殷溪站在屋子门口,她像是一根竹子,直挺挺地站着,后背不曾宛如半分。
此时此刻,已经是入夜了。
这一夜,怎么熬?
殷溪抬起手,摁住自己的左侧胸口。不知道是不是她的错觉,殷溪感觉……手底下……似乎有什么在一下一下的震动。
……心脏吗?
殷溪记得,她已经没有心脏了。
怎么会有震动呢?左侧胸口应该是空空如也的……
可是……是什么这么疼?
牵扯着四肢百骸都在疼痛,牵扯着浑身上下的每个地方都在疼痛……
如果不是心脏……是什么?
夜风带着薄凉的温度,虽然谈不上刺骨,却也让人手脚发凉。
殷溪的身子轻微颤抖,她蹲下身子,抱住了自己。她像一只鸵鸟一样,将自己的头埋在双臂之中。
眼泪,刹那失守。
巫夏……
她到底该怎么办?
怎么才能制止巫夏?
怎么才能扼制住他那些疯狂的想法?
再这样下去,巫夏会死的!
就算……魔偶不会死亡……那永恒的沉睡……跟死亡有什么区别?!
殷溪甚至已经没有时间去思考为什么自己的心脏会复苏,她陷入了头脑风暴当中,她只想知道怎么才能让巫夏停下来。
只要巫夏能停下来,绛国能够保持平稳运行,一切都会很好。
殷溪吸了吸鼻子,她擦干净脸上的泪痕,然后站起身,返回到屋子里。
她……心里已经有了决定。
——
“把妖女交出来!”
“把妖女交出来!”
……
火光四起,整个象牙色的建筑物都被火光照亮,在夜色下十分明亮。
无数的火光向着象牙色的建筑物靠拢,那是一个个的人高举着火把,逼近那座象牙色的建筑物。
人群在高喊着口号,让这个夜晚注定不安稳。
“祭司,怎么办?!”穿着敦煌飞仙装扮的侍从脸上难掩慌张。
身材高挑却显瘦弱的祭司穿着深色长袍,他的脸藏匿在兜帽当中。他的声音,很平静:“守住大门,不要让任何人闯进来。”
“是!”
建筑物里的侍从向着大门涌过去,拼尽全力去抵住大门,不让外面的人闯进来。
祭司站在建筑物的上方,他俯瞰着下方的人们。眼神很平静,像是一汪死水,不会起半分波澜。他看着人们,就像是在看着一群跳梁小丑,看着他们毫无意义的做法。
“蠢。”薄唇冷冷吐露了一个字。
然后他转身离开那里,深色衣袍被风吹起弧度。
古典不知道为什么,这还是第一次进入梦境不是出现在神绛身边。她跟随着祭司的步伐,从象牙色建筑的上方离开。
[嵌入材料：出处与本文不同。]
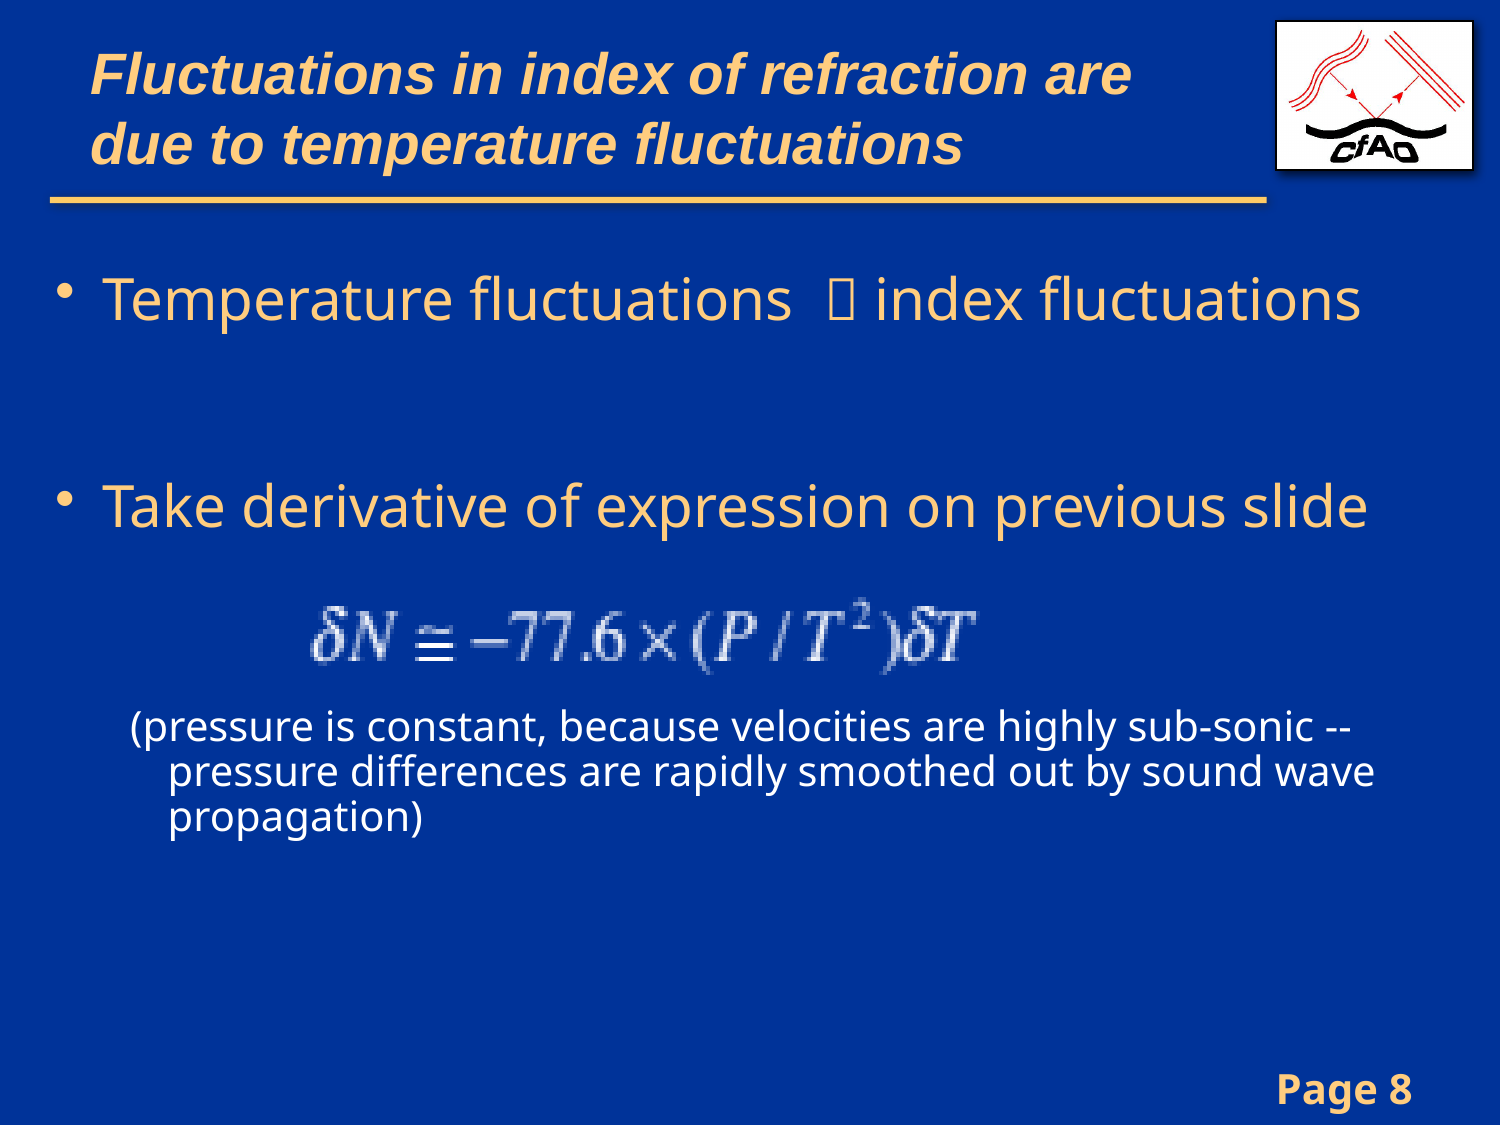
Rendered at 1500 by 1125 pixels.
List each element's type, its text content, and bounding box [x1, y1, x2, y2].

list Temperature fluctuations  index fluctuations Take derivative of expression on previous slide (pressure is constant, because velocities are highly sub-sonic -- pressure differences are rapidly smoothed out by sound wave propagation) [40, 262, 1441, 1063]
title Fluctuations in index of refraction are due to temperature fluctuations [74, 0, 1251, 213]
picture [1277, 22, 1472, 169]
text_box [302, 584, 989, 686]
一路跟着祭司,穿过几个回廊,身边路过很多穿着敦煌飞仙打扮的侍从。
祭司最终停留在建筑物的某一处。
古典四处看了看,这似乎是一个宴会厅。她嗅到了食物的味道,还有一些酒香。
祭司往里面走,古典就跟着他。
里面有一张大桌子,桌子上摆放着很多食物,古典闻到的食物香气就是从这里散发出来的。
也有几个酒瓶,玉色的酒瓶打开了两瓶,其中一瓶微微倾斜倒在桌子上,酒水滴滴答答的从桌边落下来。
浓郁的酒香四处扩散开来。
那张桌子的一边趴伏着一个人,她穿着洁白的纱裙,皮肤也像是白玉一般。她就静静地趴在桌边,也好似一副绝美的画像。
那是神绛。
她的双眸紧闭着,脸颊微微泛红,嘴也微张着。她的四周都是酒液的香气,应该是喝了酒睡着了。她毫无防备,就这么睡着,完全不知道会有什么人来到这里。